====== DATA

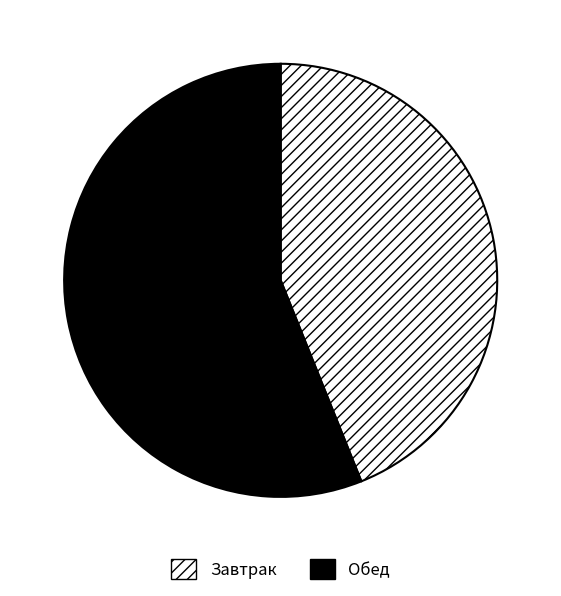

The Завтрак slice represents 44% of the pie. True or false?

True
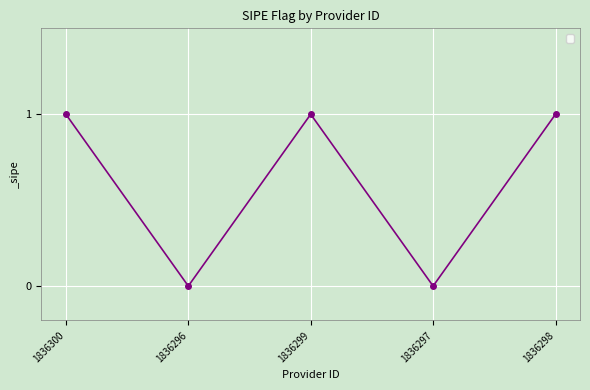

Is this an area chart (filled region under the line)?

No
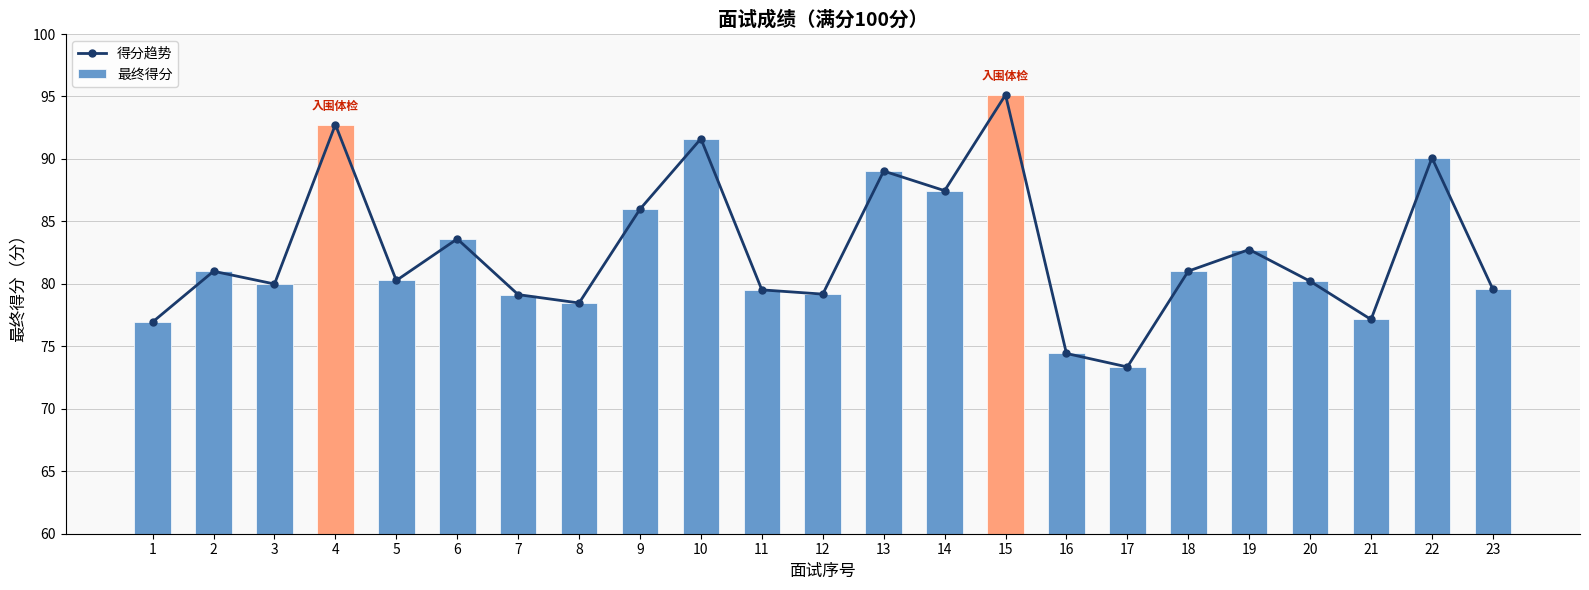

What is the difference between the second highest and minimum values in the 得分趋势 series?

19.4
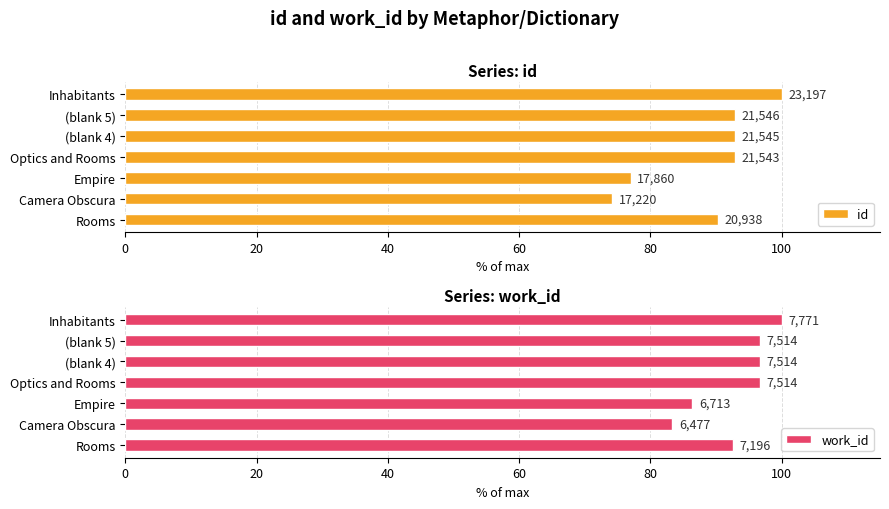

Which series has the largest total across all categories?

work_id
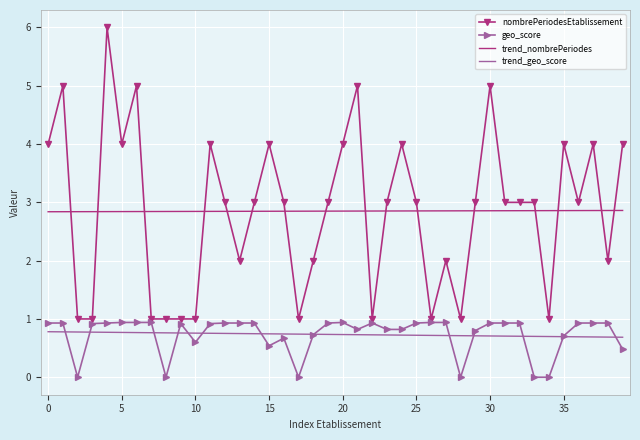

Which series has the largest range (max minus min)?

nombrePeriodesEtablissement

============

◆ TRY IT:
Copy the rows word for word, from the line containing "What is the" through the end of the rows, and leave out the pictures.

◆ THE COMPLETED TASK:
What is the difference between the second highest and minimum values in the 得分趋势 series?

19.4

Which series has the largest total across all categories?

work_id

Which series has the largest range (max minus min)?

nombrePeriodesEtablissement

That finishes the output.